China kerap sebut "Spirit Bandung" Konferensi Asia Afrika

id indonesia,china,retno marsudi,konferensi asia afrika,spirit bandung,diplomasi

China kerap sebut "Spirit Bandung" Konferensi Asia Afrika

Menteri Luar Negeri Retno Marsudi bertemu dengan Menteri Luar Negeri China Wang Yi dalam kerangka Komisi Bersama Kerja Sama Bilateral (Joint Commission for Bilateral Cooperation atau JCBC) ke-5 di Wisma Negara Diaoyutai, Beijing, China pada Jumat (23/8/2024). (ANTARA/Desca Lidya Natalia)

Beijing (ANTARA) - Menteri Luar Negeri Retno Marsudi mengungkapkan bahwa pemerintah China kerap membicarakan "Spirit Bandung" yang berasal dari Konferensi Asia Afrika (KAA) untuk menanamkan benih kerja sama di antara negara-negara Asia dan Afrika.

"Di dalam setiap pembicaraan, sering kata-kata 'Spirit Bandung' itu disebut oleh Presiden Xi Jinping dan juga oleh Menteri Luar Negeri Wang Yi," kata Menlu Retno Marsudi kepada ANTARA di Beijing, China pada Jumat.

Retno sebelumnya pada Jumat bertemu dengan Menlu China Wang Yi dalam pertemuan Komisi Bersama Kerja Sama Bilateral (Joint Commission for Bilateral Cooperation atau JCBC) ke-5 di Wisma Negara Diaoyutai di Beijing.

"Tahun depan kita juga akan memperingati 70 tahun Konferensi Asia Afrika dan Menlu Wang Yi tadi mengatakan bahwa 'Spirit Bandung' ini sampai sekarang masih sangat relevan dan masih sangat penting," ungkap Retno.

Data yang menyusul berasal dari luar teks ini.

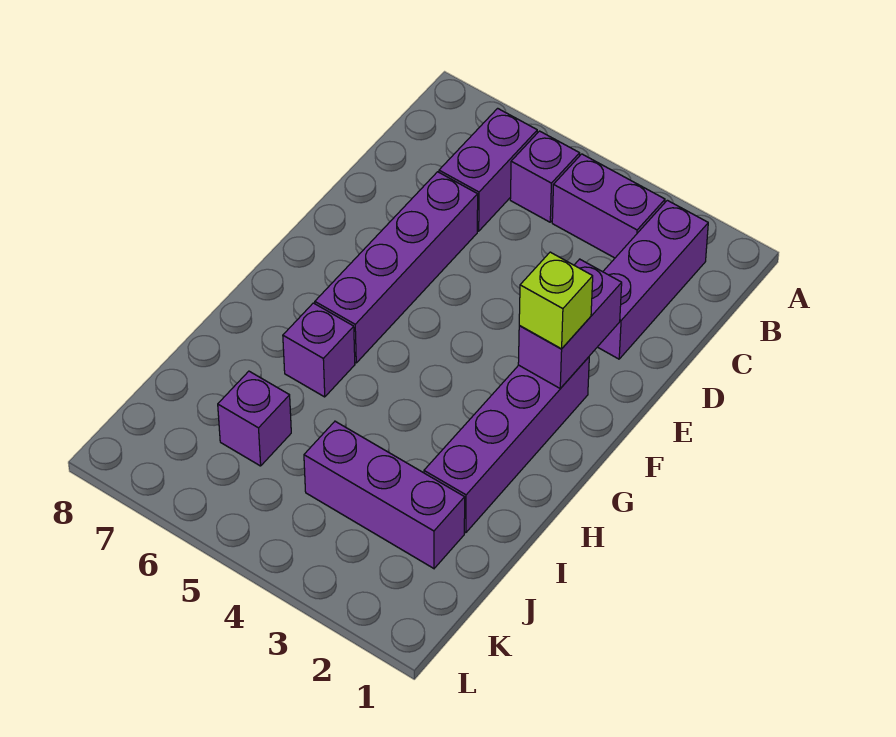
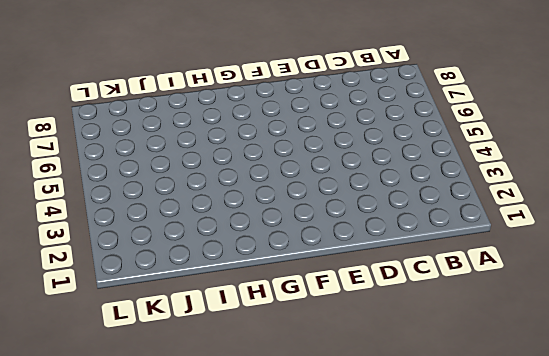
none -> purple 1x3 brick [598,200,708,359]
none -> purple 1x2 brick [552,154,665,258]

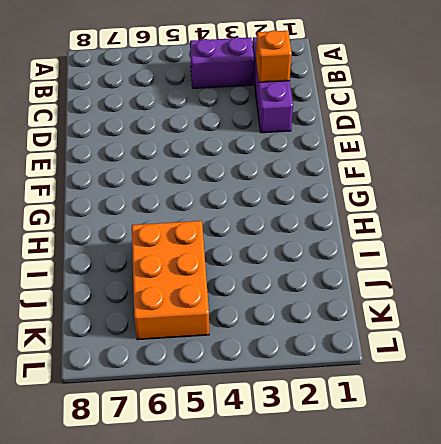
orange 1x1 brick [256,30,292,82] -> none
orange 2x3 brick [132,221,209,340] -> purple 1x1 brick [218,371,291,466]
none -> purple 1x1 brick [510,131,580,222]
none -> purple 1x2 brick [439,108,537,231]

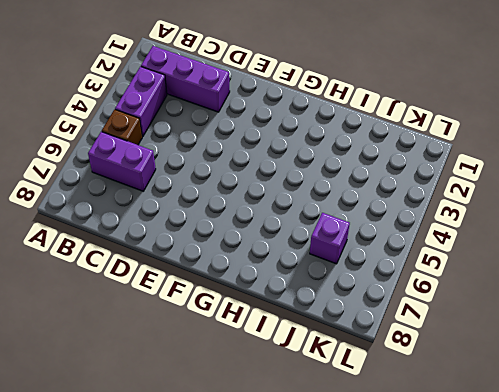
brown 1x1 brick [102,109,142,145] -> purple 1x1 brick [510,131,580,222]
none -> purple 1x4 brick [315,172,478,363]
none -> purple 1x4 brick [424,357,589,533]

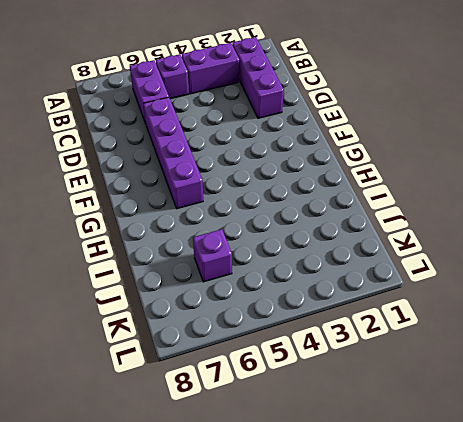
none -> purple 1x4 brick [424,357,589,533]
none -> purple 1x1 brick [283,303,355,397]

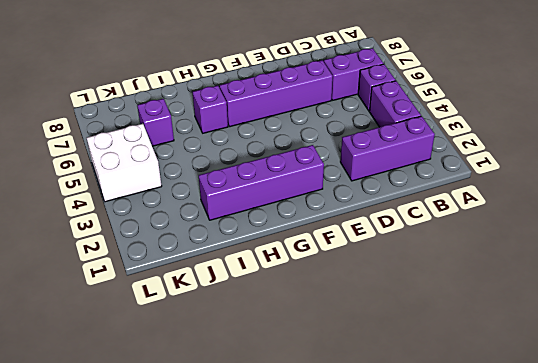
white 2x2 brick [87,124,162,202] -> none
none -> purple 1x3 brick [304,421,465,568]
none -> purple 1x2 brick [518,259,622,388]

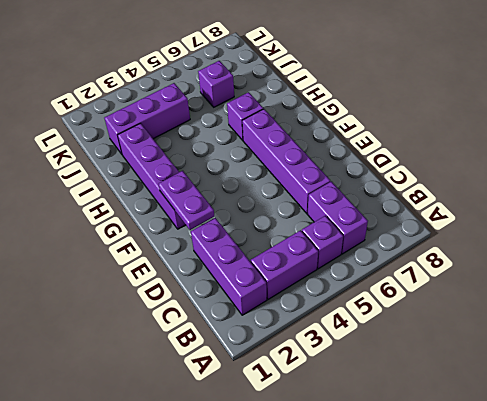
purple 1x2 plate [158,171,214,230] -> purple 1x2 brick [518,259,622,388]
none -> lime 1x1 brick [519,252,593,349]

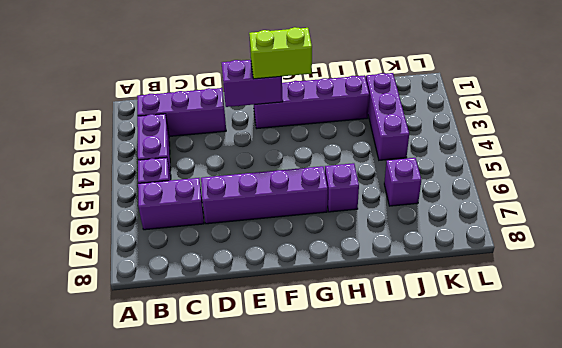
lime 1x2 brick [249,27,312,79] -> lime 1x1 brick [519,252,593,349]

Ia pun mengapresiasi penyebutan "Bandung Conference"  dalam berbagai kesempatan oleh para pemimpin China.

"Karena betul-betul kalau kita lihat satu per satu dari Bandung Conference isinya memang sangat relevan sampai saat ini," tambah Retno.

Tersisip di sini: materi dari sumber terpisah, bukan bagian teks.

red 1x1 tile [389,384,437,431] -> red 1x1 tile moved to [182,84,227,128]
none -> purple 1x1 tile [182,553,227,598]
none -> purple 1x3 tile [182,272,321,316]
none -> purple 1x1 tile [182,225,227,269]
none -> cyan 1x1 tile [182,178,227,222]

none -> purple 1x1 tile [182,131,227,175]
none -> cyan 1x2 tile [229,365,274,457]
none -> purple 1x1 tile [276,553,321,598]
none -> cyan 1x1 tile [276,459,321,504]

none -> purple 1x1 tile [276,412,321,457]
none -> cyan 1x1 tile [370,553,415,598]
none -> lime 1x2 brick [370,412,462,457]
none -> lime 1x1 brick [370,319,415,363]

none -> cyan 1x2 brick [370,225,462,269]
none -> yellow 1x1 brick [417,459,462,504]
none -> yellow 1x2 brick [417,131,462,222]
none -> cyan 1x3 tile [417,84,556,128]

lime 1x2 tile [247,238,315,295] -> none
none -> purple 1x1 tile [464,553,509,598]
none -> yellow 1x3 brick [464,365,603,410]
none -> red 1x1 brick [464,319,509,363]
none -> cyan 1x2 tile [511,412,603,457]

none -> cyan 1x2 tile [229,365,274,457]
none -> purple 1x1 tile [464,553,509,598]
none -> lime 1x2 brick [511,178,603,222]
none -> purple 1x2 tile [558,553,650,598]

Konferensi Asia-Afrika (KAA) diselenggarakan pada 18 – 24 April 1955 di Gedung Merdeka, Bandung, dengan tujuan untuk mendorong kerja sama Asia-Afrika serta melawan kolonialisme dari negara-negara imperialis.  

Retno juga menyebut JCBC ke-5 dengan Menlu Wang adalah pertemuan JCBC terakhir baginya.

"Tadi kami berusaha merangkum kemajuan-kemajuan hubungan dalam 10 tahun terakhir, juga ... komitmen yang kuat dalam saling membantu negara-negara berkembang, atau sering disebut sebagai 'Global-South," jelas Retno.

Baca juga: Indonesia ingin investasi yang berkualitas dari China
Baca juga: Pemerintah China jawab rencana perubahan strategi nuklir AS


Salah satu komitmen itu adalah dalam bentuk kerja sama tiga pihak, yaitu antara China, Indonesia, dan negara-negara lain.

"Kalau kita tandem seperti itu dampaknya akan lebih besar, apalagi Indonesia dan China adalah dua negara berkembang yang besar, maka kami sepakat bahwa harus memperkuat kerja sama dengan negara berkembang lain," ujarnya.